Introduction to Mirth Connect
As a technology lead at Medisure, I’m currently exploring innovative solutions to modernize our laboratory information systems, with a particular focus on integrating diverse medical equipment with our Laboratory Information System (LIS). Our research is centered on addressing the complex challenge of routing messages from various laboratory instruments, which generate data in HL7 v2.5 format.
Mirth Connect has emerged as a promising solution in our technology research, serving as a powerful, open-source healthcare integration engine designed to facilitate complex message routing and transformation across various healthcare systems. As we evaluate potential middleware solutions, Mirth Connect stands out for its ability to enable communication between different medical software applications, medical devices, and information systems.
At Medisure, our current research with Mirth Connect aims to:
- Investigate methods for receiving HL7 v2.5 messages from various laboratory instruments
- Explore transforming these messages into a format compatible with our REST API
- Develop strategies for routing processed data to our Laboratory Information System
- Assess robust error handling and logging mechanisms
At its core, Mirth Connect presents itself as a potential middleware solution that can:
- Receive messages from multiple sources (HL7, MLLP, DICOM, etc.)
- Transform and route messages between different systems
- Support various communication protocols
- Provide robust logging and error handling
- Offer extensive customization through JavaScript-based channel configurations
Scenario: MLLP Message Routing to LIS via REST API
In this post, we’ll walk through a proof-of-concept for setting up a Mirth Connect channel that:
- Listens for incoming MLLP (Medical Laboratory Lightweight Protocol) messages
- Processes and transforms these messages
- Submits the processed data to a Laboratory Information System (LIS) using a REST API
Prerequisites
- Mirth Connect installed
- Access to a Laboratory Information System with a REST API
- Basic understanding of HL7 message structure
- JavaScript knowledge for message transformation
Step 1: Create a New Channel in Mirth Connect
- Open Mirth Connect Administrator
- Navigate to Channels > New Channel
- Set the following basic channel properties:
- Name: “MLLP to LIS Router”
- Description: “Channel for routing MLLP messages to LIS REST API”
Step 2: Set Data Types
- Set the Outbound of the source connector to JSON.
- Do the same for the destination connector.
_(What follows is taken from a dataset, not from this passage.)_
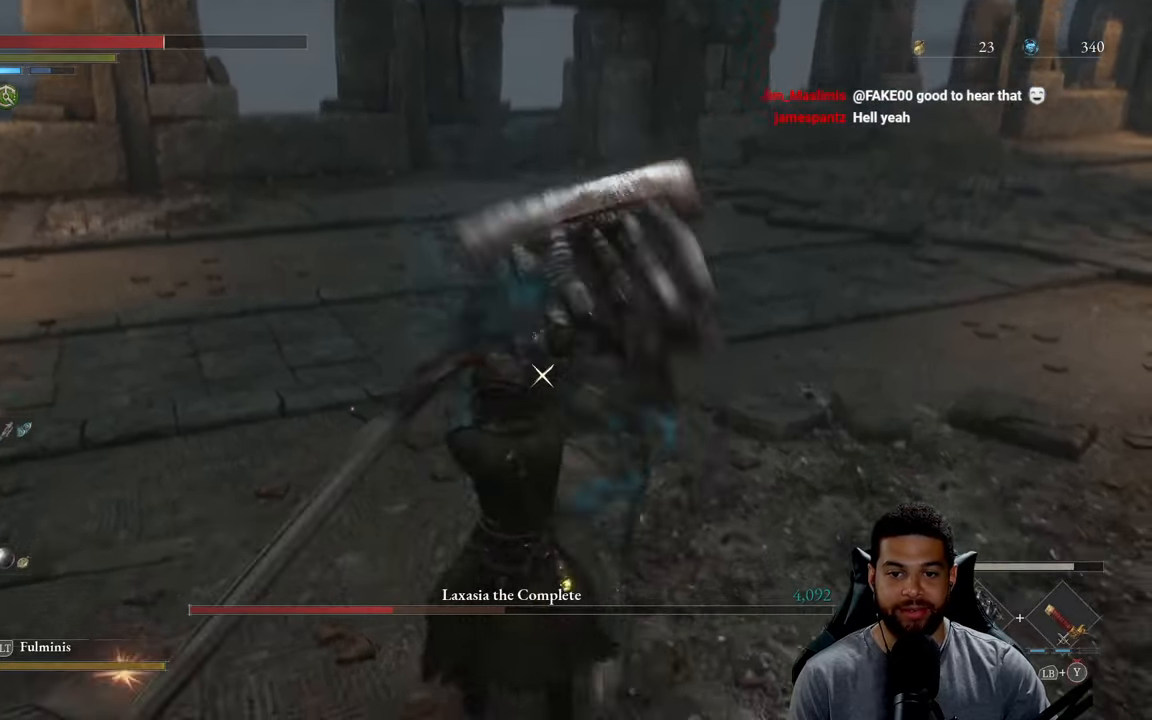
{"buttons": [], "left_stick": "up", "right_stick": "center", "events": [[17, "L1", "up"], [200, "left_stick", "left"], [384, "left_stick", "up-left"], [484, "left_stick", "up"]]}
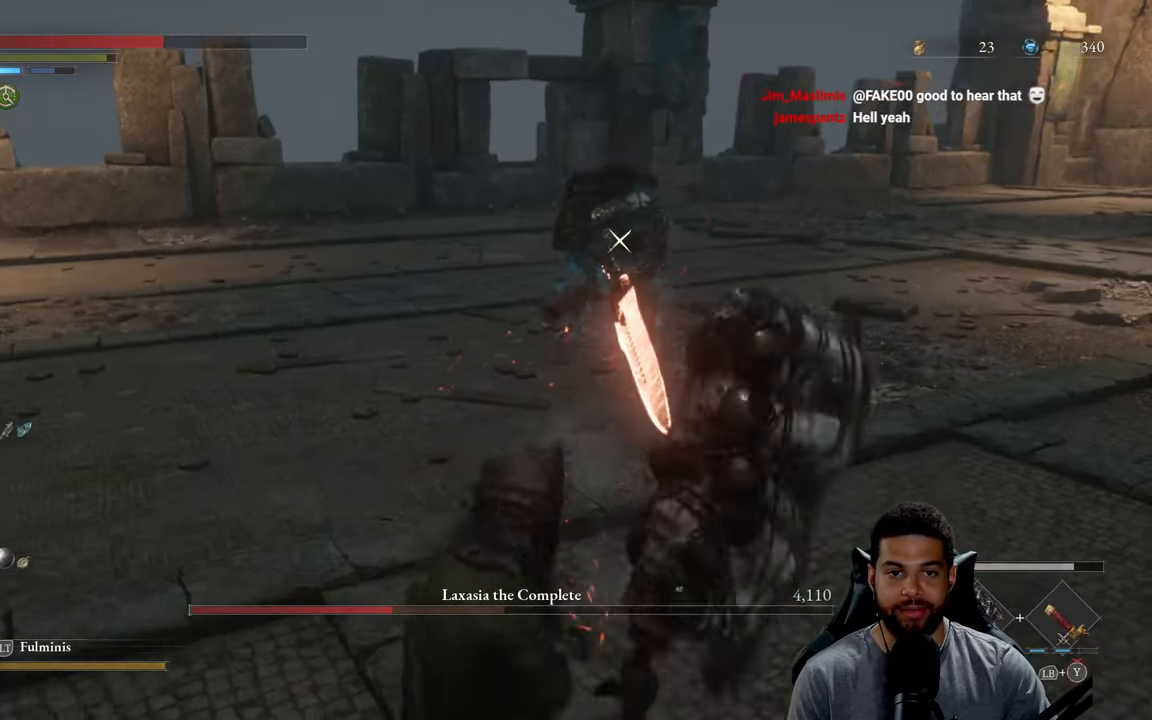
{"buttons": ["R2"], "left_stick": "up", "right_stick": "center", "events": [[50, "R2", "down"]]}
Step 3: Configure Source Connector
- Connector Type: TCP Listener
- Set the listening port (e.g., 2575)
- Transmission Mode: MLLP
Step 4: Message Transformation
Create transformers to convert the MLLP message. The following is an example of a JavaScript transformer for setting basophils reference max range.
tmp['basophils']['referenceRange']['max'] = msg['OBX'][12]['OBX.7']['OBX.7.1']
.toString()
.split('-')[1]
Step 5: Configure Destination Connector (File Writer)
To test out, let’s create a file writer to check if we can successfully parse the HL7 data into JSON.
- Set the directory Mirth connect can write and you have access to.
- Click and drag the mid mapping to use it as the filename.
Step 6: Send a test message
Send a test message and check if the generated JSON file is valid. It should look like this.
Step 7: Configure Destination Connector (REST API)
- Set the LIS REST API endpoint URL
- Configure HTTP method (typically POST)
- Set content type to application/json
- Add necessary authentication headers
Step 8: REST API Validation Failure Test
During our testing phase, we encountered an interesting scenario that highlights both the capabilities and challenges of healthcare integration systems. Our Mirth Connect channel successfully demonstrated its ability to submit data to the Laboratory Information System’s REST API, while also revealing important insights into data validation complexities.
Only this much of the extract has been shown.